■ TEXT ■
"""

I would like a task that calculates the ubiquitous CRC-32 as in RFC 1952 for GZIP. (The RFC contains an algorithm in C code, and refers to section 8.1.1.6.2 "32-bit frame check sequence" from ITU-T Rec. V.42.) However, I am not author of this draft task. --Kernigh 21:13, 29 November 2011 (UTC)
Given that there are language (and even CPU) accelerators for different common cases of CRC32, I'd say go ahead and create a separate task for each form of interest. Probably use a naming scheme of "CRC32/$name", where $name would be the common name for the CRC32 variant. CRC32/CRC32c, for example. I realize this would lead to a small explosion in tasks which would be mundane and uninteresting after the second or so variation, but that leaves low-hanging fruit for whoever comes along later. --Michael Mol 15:27, 30 November 2011 (UTC)
Isn't it possible to write a program that calculates an N-bit CRC of a string with polynomial P ? --Spekkio 21:14, 29 November 2011 (UTC)

"""

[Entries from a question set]
"""

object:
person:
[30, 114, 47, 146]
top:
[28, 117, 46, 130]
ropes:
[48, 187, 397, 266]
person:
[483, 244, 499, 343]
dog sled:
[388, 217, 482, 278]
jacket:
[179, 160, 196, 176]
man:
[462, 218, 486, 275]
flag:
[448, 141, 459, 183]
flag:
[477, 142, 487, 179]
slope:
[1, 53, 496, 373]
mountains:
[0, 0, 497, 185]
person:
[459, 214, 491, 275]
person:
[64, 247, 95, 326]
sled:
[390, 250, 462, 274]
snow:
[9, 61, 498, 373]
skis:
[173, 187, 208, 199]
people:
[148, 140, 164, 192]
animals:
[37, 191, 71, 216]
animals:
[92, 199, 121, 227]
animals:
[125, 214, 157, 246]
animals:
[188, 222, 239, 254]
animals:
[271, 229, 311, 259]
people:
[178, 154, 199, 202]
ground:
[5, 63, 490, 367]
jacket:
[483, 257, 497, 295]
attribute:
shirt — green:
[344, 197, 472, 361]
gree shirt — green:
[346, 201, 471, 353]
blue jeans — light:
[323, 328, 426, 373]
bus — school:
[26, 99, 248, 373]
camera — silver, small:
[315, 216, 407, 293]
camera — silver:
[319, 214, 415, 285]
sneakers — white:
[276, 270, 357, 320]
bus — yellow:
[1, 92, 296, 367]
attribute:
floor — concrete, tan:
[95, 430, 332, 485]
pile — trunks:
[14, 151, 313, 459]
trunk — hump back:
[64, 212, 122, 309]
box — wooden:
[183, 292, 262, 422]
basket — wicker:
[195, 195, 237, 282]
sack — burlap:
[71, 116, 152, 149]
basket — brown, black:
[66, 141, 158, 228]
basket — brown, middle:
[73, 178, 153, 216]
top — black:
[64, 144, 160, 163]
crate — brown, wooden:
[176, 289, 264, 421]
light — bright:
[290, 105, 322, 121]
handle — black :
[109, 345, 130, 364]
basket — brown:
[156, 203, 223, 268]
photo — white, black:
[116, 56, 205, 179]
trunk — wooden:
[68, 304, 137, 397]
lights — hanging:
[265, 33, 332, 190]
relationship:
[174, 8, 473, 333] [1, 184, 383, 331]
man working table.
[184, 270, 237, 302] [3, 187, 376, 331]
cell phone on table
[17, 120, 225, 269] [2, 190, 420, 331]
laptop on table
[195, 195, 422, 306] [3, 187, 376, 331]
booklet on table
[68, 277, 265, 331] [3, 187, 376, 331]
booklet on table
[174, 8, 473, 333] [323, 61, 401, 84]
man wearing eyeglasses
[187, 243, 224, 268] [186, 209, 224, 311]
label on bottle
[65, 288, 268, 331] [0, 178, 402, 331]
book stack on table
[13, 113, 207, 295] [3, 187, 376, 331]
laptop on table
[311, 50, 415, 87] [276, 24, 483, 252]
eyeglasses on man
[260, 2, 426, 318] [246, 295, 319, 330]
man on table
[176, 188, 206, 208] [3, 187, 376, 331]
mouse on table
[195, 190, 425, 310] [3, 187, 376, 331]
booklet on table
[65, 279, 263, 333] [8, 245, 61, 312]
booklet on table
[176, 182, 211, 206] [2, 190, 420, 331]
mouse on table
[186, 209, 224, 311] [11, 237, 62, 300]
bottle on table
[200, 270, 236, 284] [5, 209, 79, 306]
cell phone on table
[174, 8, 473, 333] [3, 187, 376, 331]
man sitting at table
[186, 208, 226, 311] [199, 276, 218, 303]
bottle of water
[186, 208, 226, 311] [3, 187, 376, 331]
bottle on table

"""
"""

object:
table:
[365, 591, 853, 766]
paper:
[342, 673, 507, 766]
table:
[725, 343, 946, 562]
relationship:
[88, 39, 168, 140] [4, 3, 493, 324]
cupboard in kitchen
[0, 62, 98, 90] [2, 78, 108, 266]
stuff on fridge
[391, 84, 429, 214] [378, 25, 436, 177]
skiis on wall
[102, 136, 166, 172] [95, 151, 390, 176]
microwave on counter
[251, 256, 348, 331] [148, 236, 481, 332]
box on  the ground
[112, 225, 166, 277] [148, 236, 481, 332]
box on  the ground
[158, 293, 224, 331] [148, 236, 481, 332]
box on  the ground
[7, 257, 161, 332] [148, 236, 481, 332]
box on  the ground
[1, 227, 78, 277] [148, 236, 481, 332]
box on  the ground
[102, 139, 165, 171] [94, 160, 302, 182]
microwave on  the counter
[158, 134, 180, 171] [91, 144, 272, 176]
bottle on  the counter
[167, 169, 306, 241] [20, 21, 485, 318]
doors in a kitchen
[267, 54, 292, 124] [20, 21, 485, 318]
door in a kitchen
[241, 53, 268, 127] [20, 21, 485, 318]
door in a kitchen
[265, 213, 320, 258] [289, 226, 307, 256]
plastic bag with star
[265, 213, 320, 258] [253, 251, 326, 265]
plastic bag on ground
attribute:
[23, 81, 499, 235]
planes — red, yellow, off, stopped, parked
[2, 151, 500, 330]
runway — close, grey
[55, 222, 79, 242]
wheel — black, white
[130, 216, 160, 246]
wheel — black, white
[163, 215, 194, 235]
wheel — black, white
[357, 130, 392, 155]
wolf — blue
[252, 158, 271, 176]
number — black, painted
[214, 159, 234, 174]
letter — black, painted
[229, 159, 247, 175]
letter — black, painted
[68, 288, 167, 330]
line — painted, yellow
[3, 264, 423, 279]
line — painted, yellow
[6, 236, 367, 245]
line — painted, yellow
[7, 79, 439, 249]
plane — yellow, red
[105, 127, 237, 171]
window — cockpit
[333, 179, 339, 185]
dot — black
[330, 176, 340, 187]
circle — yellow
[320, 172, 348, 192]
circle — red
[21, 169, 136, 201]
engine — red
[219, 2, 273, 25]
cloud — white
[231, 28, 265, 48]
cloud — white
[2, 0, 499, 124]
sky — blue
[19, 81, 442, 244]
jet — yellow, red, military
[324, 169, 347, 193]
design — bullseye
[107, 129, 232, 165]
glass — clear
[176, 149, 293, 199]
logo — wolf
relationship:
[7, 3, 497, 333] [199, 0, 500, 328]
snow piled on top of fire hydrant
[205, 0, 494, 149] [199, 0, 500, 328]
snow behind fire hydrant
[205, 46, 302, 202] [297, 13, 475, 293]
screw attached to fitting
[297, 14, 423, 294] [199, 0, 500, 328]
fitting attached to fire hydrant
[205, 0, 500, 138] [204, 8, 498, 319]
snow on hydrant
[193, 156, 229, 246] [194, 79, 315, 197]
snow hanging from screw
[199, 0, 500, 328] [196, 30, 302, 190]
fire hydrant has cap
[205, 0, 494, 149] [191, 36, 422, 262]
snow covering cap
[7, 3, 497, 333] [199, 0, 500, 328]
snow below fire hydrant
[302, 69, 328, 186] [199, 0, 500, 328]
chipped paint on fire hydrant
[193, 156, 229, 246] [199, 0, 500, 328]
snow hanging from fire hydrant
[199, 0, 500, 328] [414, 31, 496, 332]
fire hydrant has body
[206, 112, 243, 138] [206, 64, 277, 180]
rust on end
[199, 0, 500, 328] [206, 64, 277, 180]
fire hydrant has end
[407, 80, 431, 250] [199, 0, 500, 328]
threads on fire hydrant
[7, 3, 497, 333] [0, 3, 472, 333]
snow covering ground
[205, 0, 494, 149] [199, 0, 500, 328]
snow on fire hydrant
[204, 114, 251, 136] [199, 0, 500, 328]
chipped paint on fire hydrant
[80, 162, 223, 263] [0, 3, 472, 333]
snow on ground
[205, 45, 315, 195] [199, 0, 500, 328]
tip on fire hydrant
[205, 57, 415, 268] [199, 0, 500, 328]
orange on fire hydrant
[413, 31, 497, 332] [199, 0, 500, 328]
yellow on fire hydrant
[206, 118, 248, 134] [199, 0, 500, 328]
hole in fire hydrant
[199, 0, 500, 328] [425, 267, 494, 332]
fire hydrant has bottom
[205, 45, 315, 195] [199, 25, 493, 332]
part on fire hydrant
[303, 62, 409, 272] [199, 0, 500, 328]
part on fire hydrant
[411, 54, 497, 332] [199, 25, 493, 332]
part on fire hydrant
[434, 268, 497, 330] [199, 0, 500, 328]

"""

■ REQUIRED WORK ■
a: In two sentences, summarize the CRC-32 discussion.
b: Pick up the CRC-32 discussion after its final comment and continue it.

■ ANSWERS FOR THE TASKS ■
a: One participant wants a task that computes the CRC-32 from RFC 1952 for GZIP but notes that they are not the author of this draft task. Another suggests a separate task for each CRC32 variant, named on the pattern "CRC32/$name", and a third asks whether one program could calculate an N-bit CRC of a string with polynomial P.

b:
Hmm, ok I see. There are many types of algoritms that can be called a CRC. I think the most common CRC algoritm would be the CRC-32 used by IEEE 802.3, also mentioned by Kernigh. But it would also be interesting to make CRC-8,CRC-16 etc... --Spekkio 07:47, 30 November 2011 (UTC)

Maybe (I don't know), and perhaps its of theoretical interest, but who wants to use a generic algorithm? CRC is used specifically because it's a fast, low-cost way to generate a reasonable checksum. --Michael Mol 15:27, 30 November 2011 (UTC)
I'm not really sure what you mean? Why use a different kind of CRC algoritm that is not a standard? I have seen different kinds of CRC algoritms, like in Modbus, though Modbus is old.--Spekkio 16:09, 30 November 2011 (UTC)
I didn't mean to suggest that you'd want to use a CEC algorithm that wasn't either de facto or de jure standard. --Michael Mol 18:15, 30 November 2011 (UTC)
Why use a standard CRC algoritm, I think to reduce confusion :) --Spekkio 16:09, 30 November 2011 (UTC)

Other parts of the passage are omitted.